Something that really impressed me was how intergrated the parkrun is in the fabric of the park. As you can see in the photo above, the start line has a proper permanent wooden start post. Plus the course is fully way-marked with directional arrows on wooden posts. For the purpose of the parkrun, the volunteer team had also attached the standard parkrun direction arrows to the posts.
The run starts on open grass and follows the perimeter of the sports pitches, which are overlooked by two extremely imposing run-down tower blocks. After a few hundred metres the course takes you away from the open area and into 'The Avenues', which is fairly wide and the surface changes to be more trail-like.
After 400 metres or so there is another change of direction when the course turns left for a loop around a pond (but I didn't see any water on the day I ran here) which is within the forest and I felt like I was running through trails in the countryside. Here the trail narrows and it's single file for a few hundred metres. According to Google maps there is also burial ground here, but I didn't spot anything.
Once the loop of the pond has been completed the course goes back along part of the 'The Avenues' before turning left along a short stretch of tarmac path. 20 metres or so later the surface returns to trail as you pick up a path that runs along the back of what seems like some nice houses - be careful here because this path is also used as an access road to the garages at the rear of the houses.

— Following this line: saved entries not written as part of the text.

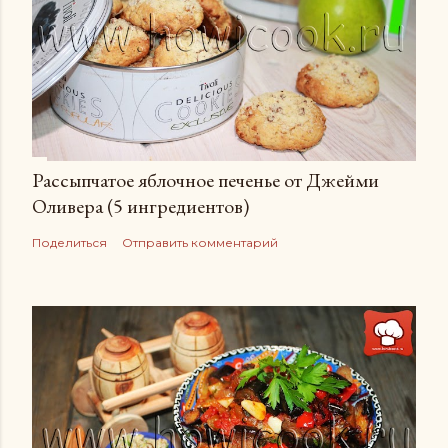
Рассыпчатое яблочное печенье от Джейми
Оливера (5 ингредиентов)
Поделиться
Отправить комментарий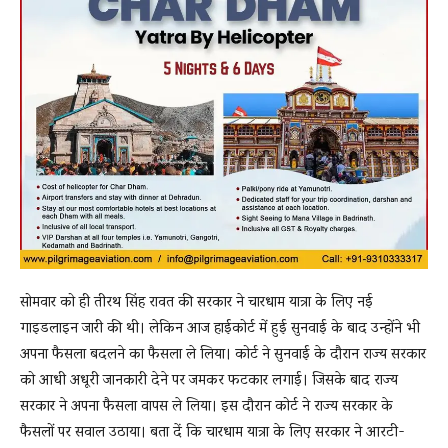
सोमवार को ही तीरथ सिंह रावत की सरकार ने चारधाम यात्रा के लिए नई
गाइडलाइन जारी की थी। लेकिन आज हाईकोर्ट में हुई सुनवाई के बाद उन्होंने भी
अपना फैसला बदलने का फैसला ले लिया। कोर्ट ने सुनवाई के दौरान राज्‍य सरकार
को आधी अधूरी जानकारी देने पर जमकर फटकार लगाई। जिसके बाद राज्य
सरकार ने अपना फैसला वापस ले लिया। इस दौरान कोर्ट ने राज्य सरकार के
फैसलों पर सवाल उठाया। बता दें कि चारधाम यात्रा के लिए सरकार ने आरटी-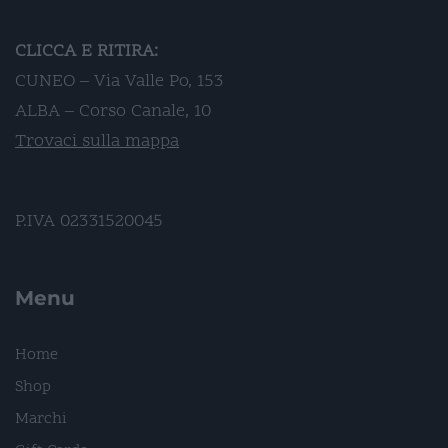
CLICCA E RITIRA:
CUNEO – Via Valle Po, 153
ALBA – Corso Canale, 10
Trovaci sulla mappa
P.IVA 02331520045
Menu
Home
Shop
Marchi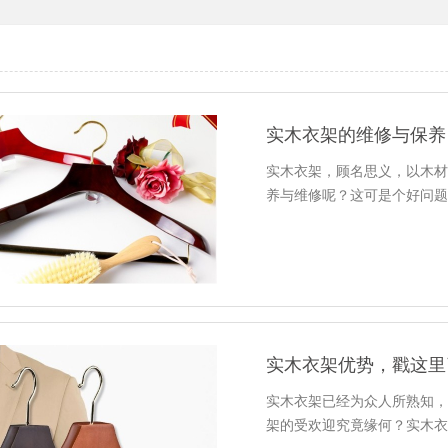
实木衣架的维修与保养
实木衣架，顾名思义，以木
养与维修呢？这可是个好问
实木衣架优势，戳这里
实木衣架已经为众人所熟知
架的受欢迎究竟缘何？实木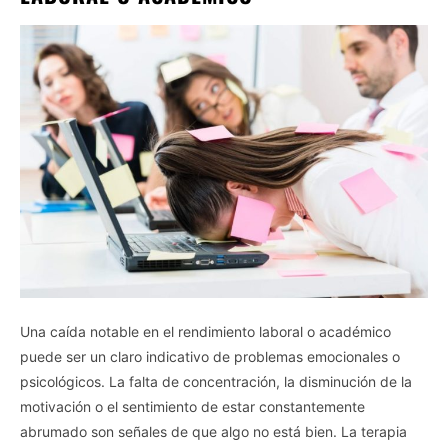
Una caída notable en el rendimiento laboral o académico
puede ser un claro indicativo de problemas emocionales o
psicológicos. La falta de concentración, la disminución de la
motivación o el sentimiento de estar constantemente
abrumado son señales de que algo no está bien. La terapia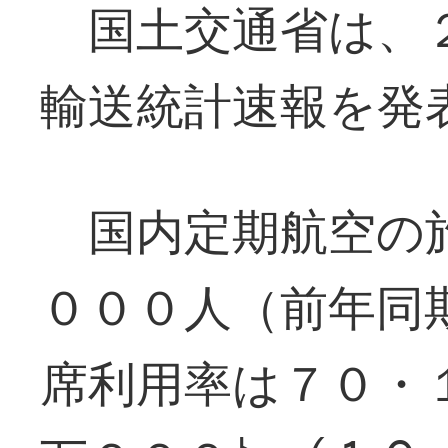
国土交通省は、２
輸送統計速報を発
国内定期航空の旅
０００人（前年同
席利用率は７０・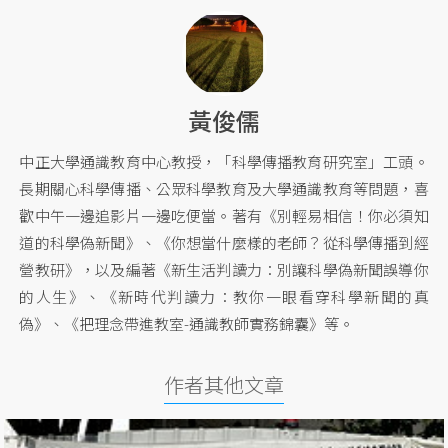
黃俊儒
中正大學通識教育中心教授，「科學傳播教育研究室」工頭。
長期關心科學傳播、公眾科學教育及大學通識教育等問題，喜
歡中午一邊追影片一邊吃便當。著有《別輕易相信！你必須知
道的科學偽新聞》、《你想當什麼樣的老師？從科學傳播到經
營教研》，以及編著《新生活判讀力：別讓科學偽新聞誤導你
的人生》、《新時代判讀力：教你一眼看穿科學新聞的真
偽》、《把理念帶進教室-通識教師實務錦囊》等。
作者其他文章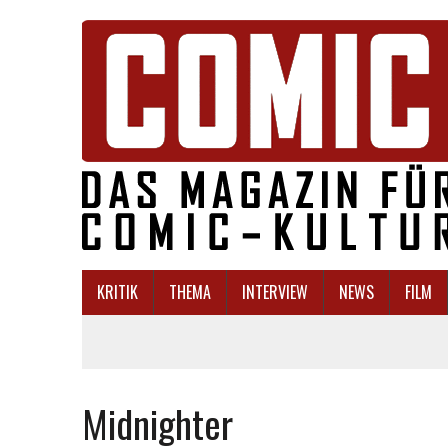
KRITIK
THEMA
INTERVIEW
NEWS
FILM
Midnighter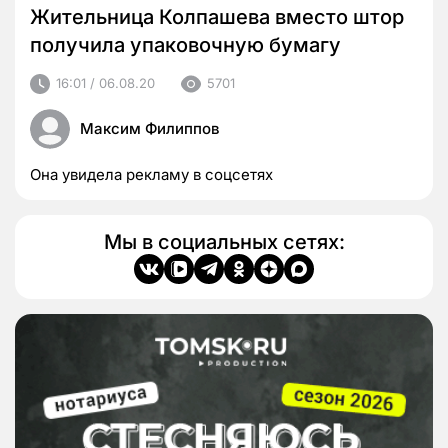
Жительница Колпашева вместо штор
получила упаковочную бумагу
16:01 / 06.08.20
5701
Максим Филиппов
Она увидела рекламу в соцсетях
Мы в социальных сетях: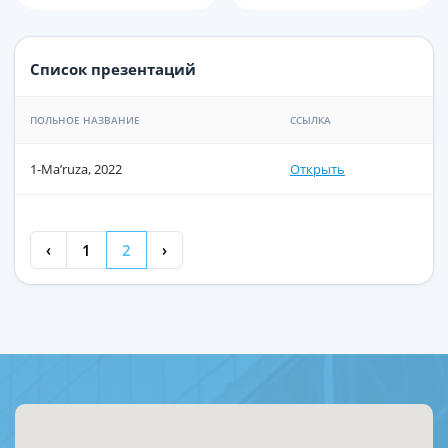
Список презентаций
ПОЛЬНОЕ НАЗВАНИЕ
ССЫЛКА
1-Мa’ruza, 2022
Открыть
‹
1
2
›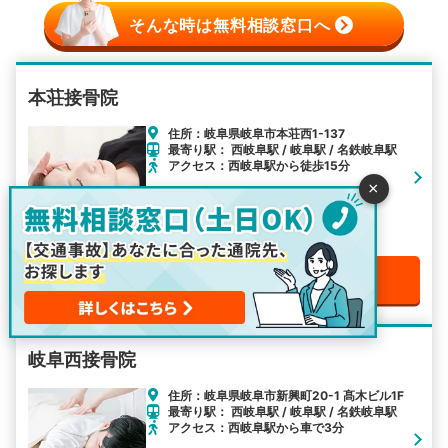
そんな時は無料相談窓口へ
本荘接骨院
住所：岐阜県岐阜市本荘西1-137
最寄り駅： 西岐阜駅 / 岐阜駅 / 名鉄岐阜駅
アクセス：西岐阜駅から徒歩15分
×
電話で無料予約をする
岐阜西接骨院
住所：岐阜県岐阜市新興町20-1 髙木ビル1F
最寄り駅： 西岐阜駅 / 岐阜駅 / 名鉄岐阜駅
アクセス：西岐阜駅から車で3分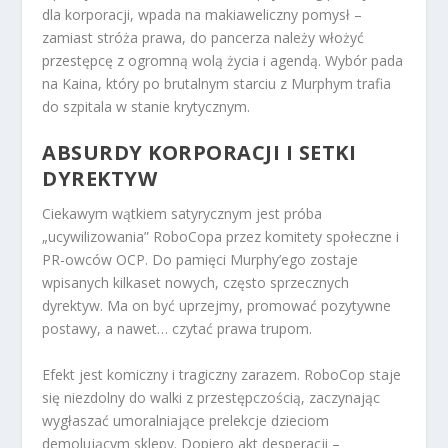
dla korporacji, wpada na makiaweliczny pomysł –
zamiast stróża prawa, do pancerza należy włożyć
przestępcę z ogromną wolą życia i agendą. Wybór pada
na Kaina, który po brutalnym starciu z Murphym trafia
do szpitala w stanie krytycznym.
ABSURDY KORPORACJI I SETKI
DYREKTYW
Ciekawym wątkiem satyrycznym jest próba
„ucywilizowania” RoboCopa przez komitety społeczne i
PR-owców OCP. Do pamięci Murphy’ego zostaje
wpisanych kilkaset nowych, często sprzecznych
dyrektyw. Ma on być uprzejmy, promować pozytywne
postawy, a nawet… czytać prawa trupom.
Efekt jest komiczny i tragiczny zarazem. RoboCop staje
się niezdolny do walki z przestępczością, zaczynając
wygłaszać umoralniające prelekcje dzieciom
demolującym sklepy. Dopiero akt desperacji –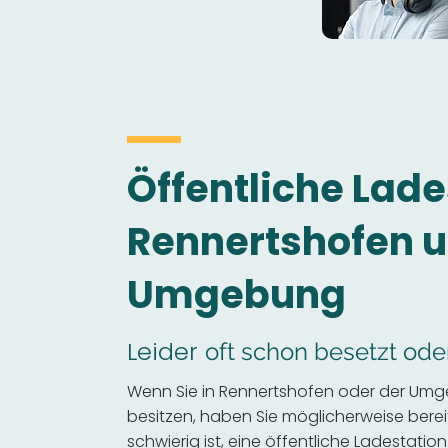
Öffentliche Lade
Rennertshofen 
Umgebung
Leider
oft schon besetzt ode
Wenn Sie in Rennertshofen oder der Umg
besitzen, haben Sie möglicherweise bereits
schwierig ist, eine öffentliche Ladestation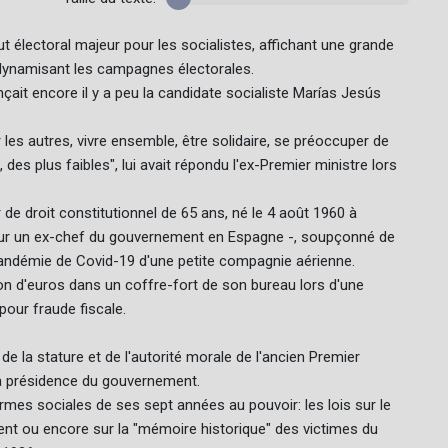
t électoral majeur pour les socialistes, affichant une grande
 dynamisant les campagnes électorales.
çait encore il y a peu la candidate socialiste Marías Jesús
r les autres, vivre ensemble, être solidaire, se préoccuper de
 des plus faibles", lui avait répondu l'ex-Premier ministre lors
 de droit constitutionnel de 65 ans, né le 4 août 1960 à
 pour un ex-chef du gouvernement en Espagne -, soupçonné de
 pandémie de Covid-19 d'une petite compagnie aérienne.
lion d'euros dans un coffre-fort de son bureau lors d'une
 pour fraude fiscale.
 de la stature et de l'autorité morale de l'ancien Premier
la présidence du gouvernement.
rmes sociales de ses sept années au pouvoir: les lois sur le
nt ou encore sur la "mémoire historique" des victimes du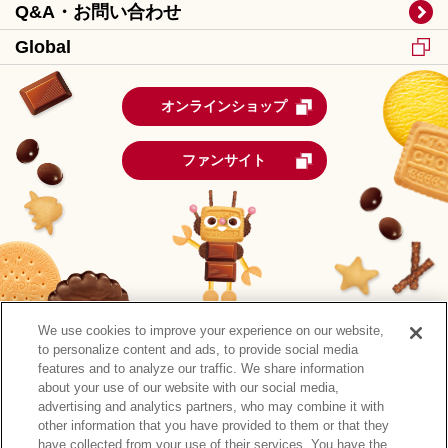
Q&A・お問い合わせ
Global
オンラインショップ
ファンサイト
We use cookies to improve your experience on our website,
to personalize content and ads, to provide social media
features and to analyze our traffic. We share information
about your use of our website with our social media,
advertising and analytics partners, who may combine it with
other information that you have provided to them or that they
森永製菓公式アカウント一覧
have collected from your use of their services. You have the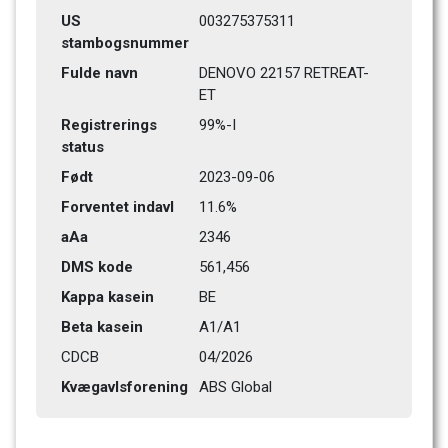
US 
003275375311
stambogsnummer
Fulde navn
DENOVO 22157 RETREAT-
ET
Registrerings 
99%-I
status
Født
2023-09-06
Forventet indavl
11.6%
aAa
2346   
DMS kode
561,456
Kappa kasein
BE
Beta kasein
A1/A1
CDCB
04/2026
Kvægavlsforening
ABS Global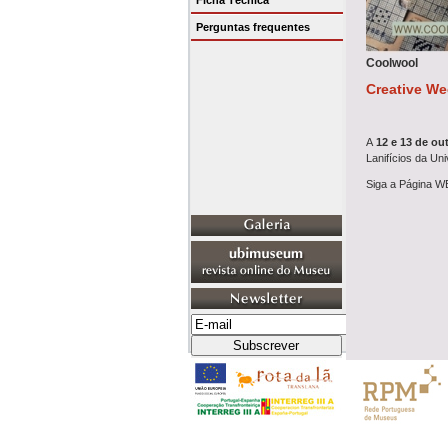
Ficha Técnica
Perguntas frequentes
Coolwool
Creative We
A
12 e 13 de ou
Lanifícios da Un
Siga a Página 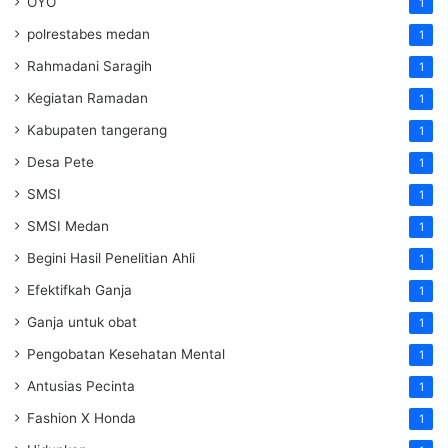
OYO
1
polrestabes medan
1
Rahmadani Saragih
1
Kegiatan Ramadan
1
Kabupaten tangerang
1
Desa Pete
1
SMSI
1
SMSI Medan
1
Begini Hasil Penelitian Ahli
1
Efektifkah Ganja
1
Ganja untuk obat
1
Pengobatan Kesehatan Mental
1
Antusias Pecinta
1
Fashion X Honda
1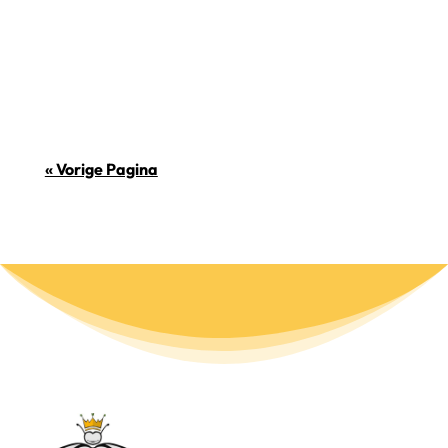
verminderen en jezelf er weer
bovenop kunt helpen.
« Vorige Pagina
Adres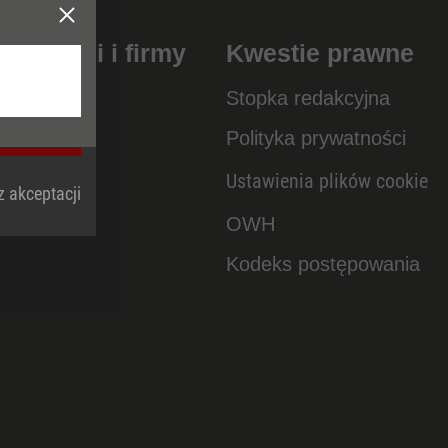
naszej
taliczni i firmy
Kwestie prawne
Stopka redakcyjna
anies
Polityka prywatności
Ustawienia plików cookie
 akceptacji
OWH
Kodeks postępowania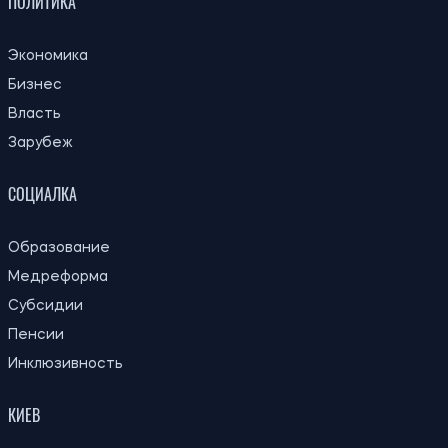
ПОЛИТИКА
Экономика
Бизнес
Власть
Зарубеж
СОЦИАЛКА
Образование
Медреформа
Субсидии
Пенсии
Инклюзивность
КИЕВ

At the end of the path the course does a little shimy and delivers you back onto the grass playing fields. You then follow the perimeter until you arrive back at the start area. That's 2.5km done, just one more identical lap and you can cross the finish line (again, it's marked by a proper wooden post).
As the name suggests, the course is completely flat. You could get round with a buggy but there are some points around the pond where the path is exremely narrow and uneven so I would proceed with caution at this point. It's worth looking out for obstacles as I witnessed a runner in front of me tumble head over heals when his foot caught a branch that had fallen onto the path and was obscured from view by some longer grass.
It's also worth pointing out that at the time of writing the official course map is not 100% correct as it does not show the turn onto the tarmac path and route along the access road - instead it suggests that you come back out onto the open grass area much earlier than you actually do.
Wanstead Flats parkrun is definitely a place of extremes - the poverty stricken tower blocks on one side and the rather nice looking houses on the other, and also the London location with countryside feel to the course.
I thoroughly enjoyed it and would defintely put this on the list of parkruns to return to. I'd also add that this course will be a huge amount of fun when the weather turns and it gets muddy!